Part of the process of learning a new language involves learning about the people who speak it, and about their culture(s), history and so on. You might also find yourself involved in the politics of when and how the language is used, especially if you’re learning a minority / endangered / revived language, or a non-standard version of a major language. This is certainly the case for the Celtic languages I’ve studied.
You might be told that there’s no point in learning a Celtic language as everybody who speaks them also speaks English, or in the case of Breton, French. This is not in fact true – there are people in Patagonia in Argentina who speak Welsh and Spanish, but not English, and there are some people who have learnt a Celtic language who don’t speak English or French.
People may object to children being ‘forced’ to learn such ‘useless’ languages in school, or they may complain that they had to learn them in school.
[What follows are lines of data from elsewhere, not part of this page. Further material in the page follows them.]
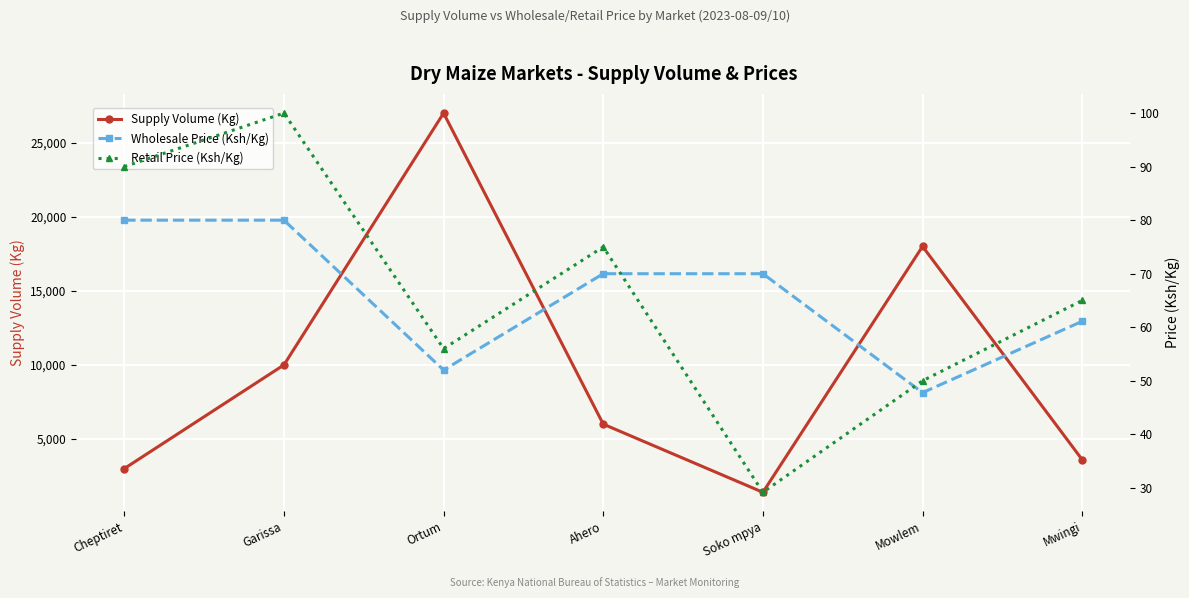

The Supply Volume (Kg) series shows 798 at Mwingi. True or false?

False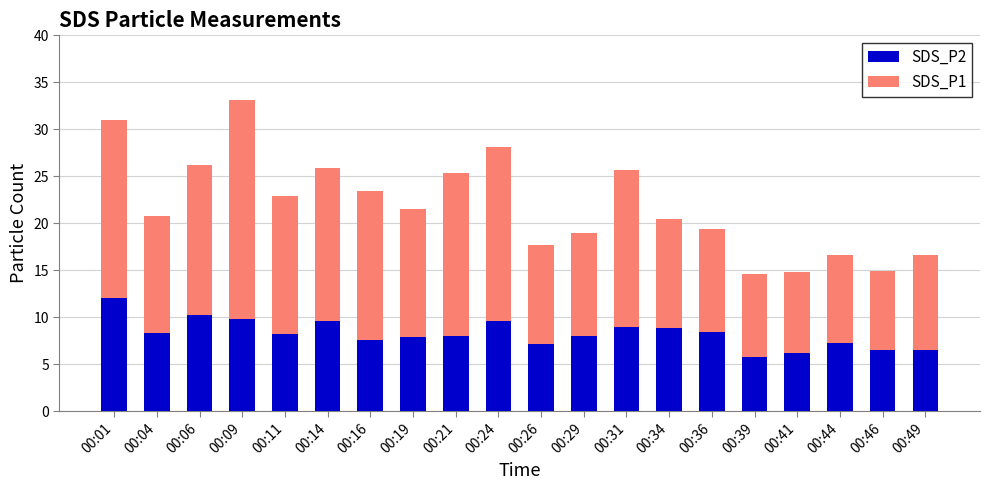

At which category is the sum across all series the highest?

00:09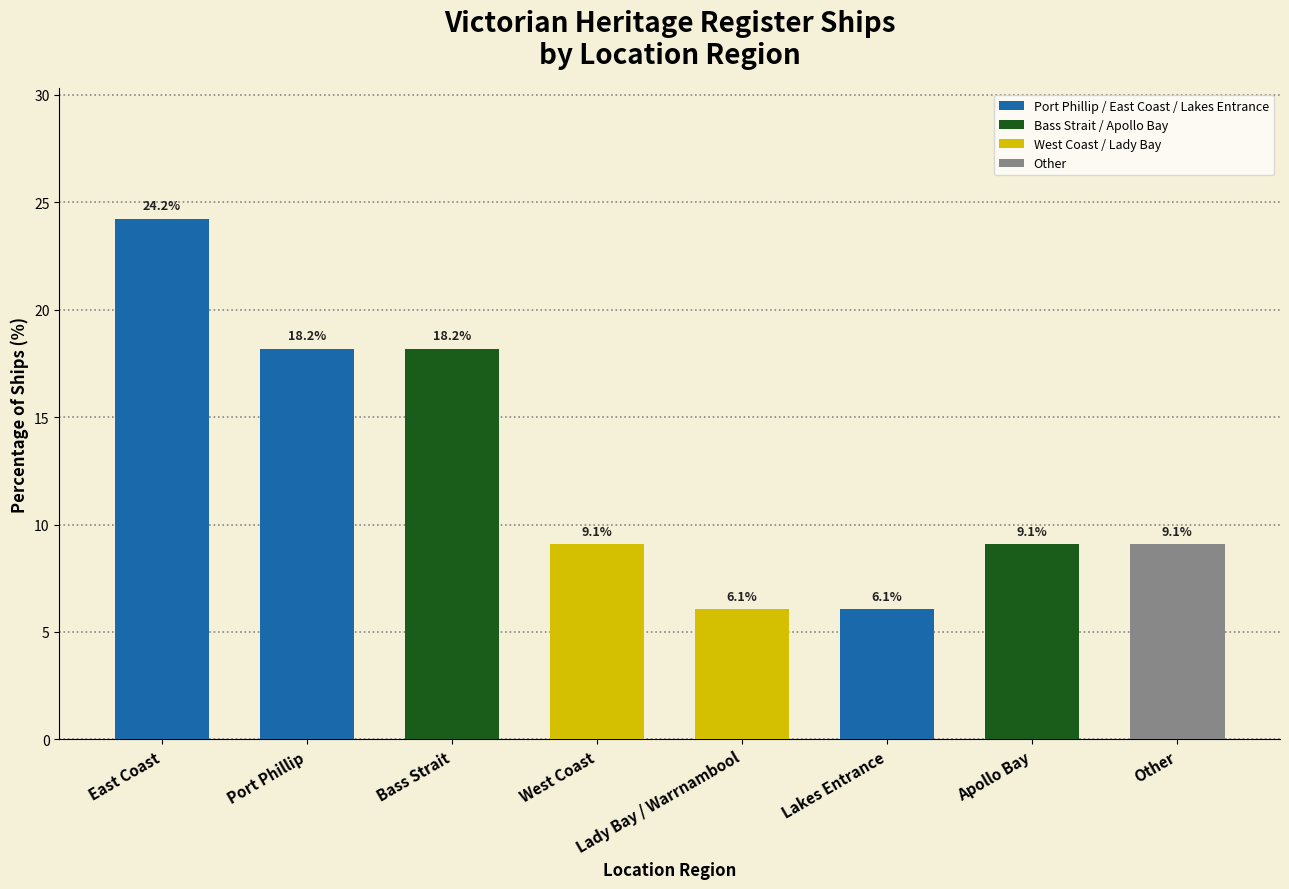

What is the label of the 7th bar from the left?

Apollo Bay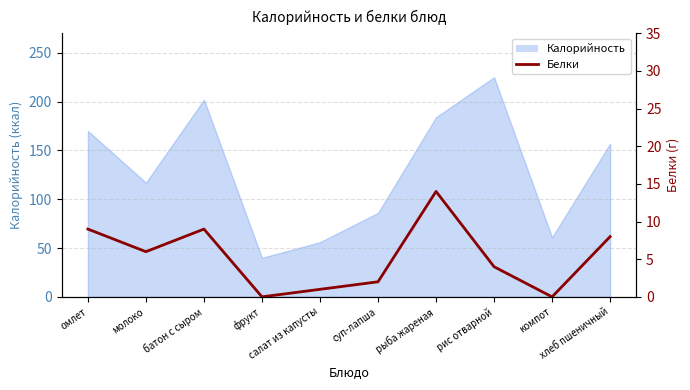

The value at омлет is 15. True or false?

False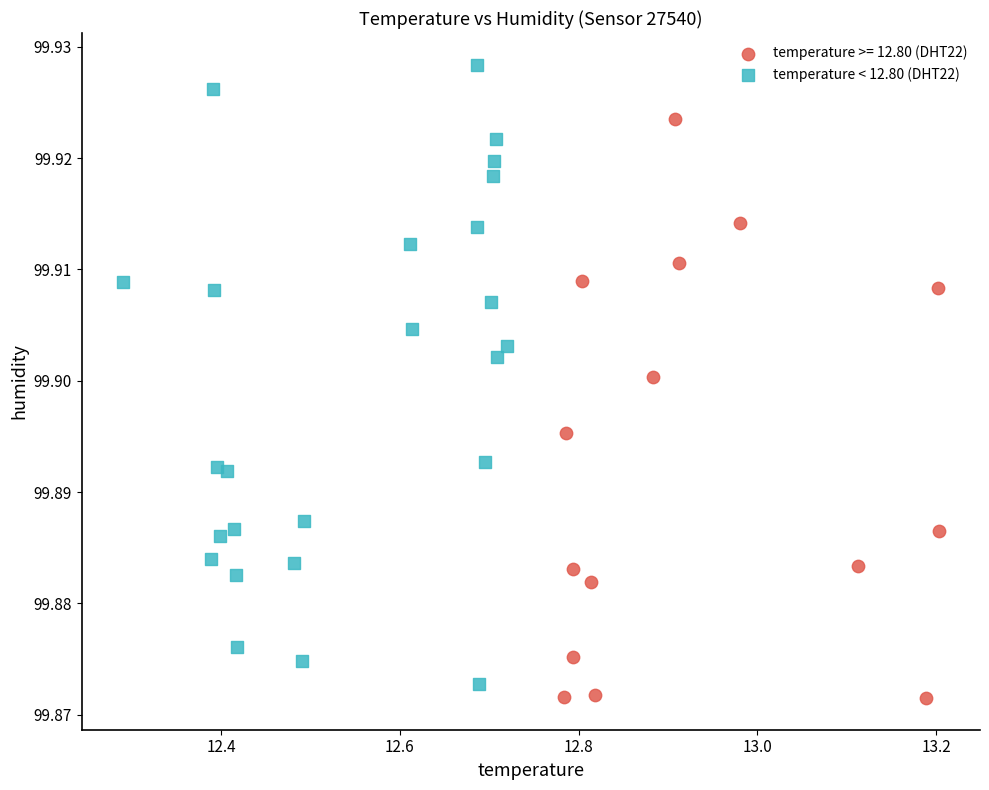

Which series reaches the maximum Y coordinate?

temperature < 12.80 (DHT22)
Well, education usually involves learning things that you might have little or no interest in, but you never know, maybe it will be useful to know them one day.
Critics of minority languages might come from the country or region where they are spoken, but not feel part of the local culture as they don’t speak the local language. In Wales, for example, non-Welsh-speaking people are sometimes told by Welsh speakers that they are less Welsh or basically English. Fortunately this is not a common view among Welsh speakers. Also, people who don’t speak such languages could learn them, and will find that most native speakers will be support their efforts.
Also, why are they spending our taxes to support those useless languages? That’s a comment that often crops up whenever there’s discussion of bilingual or minority language education, bilingual signage and other material, and any other initiatives to support minority languages. Speakers of minority languages also pay taxes, you know.
Have you encountered any such linguistic politics?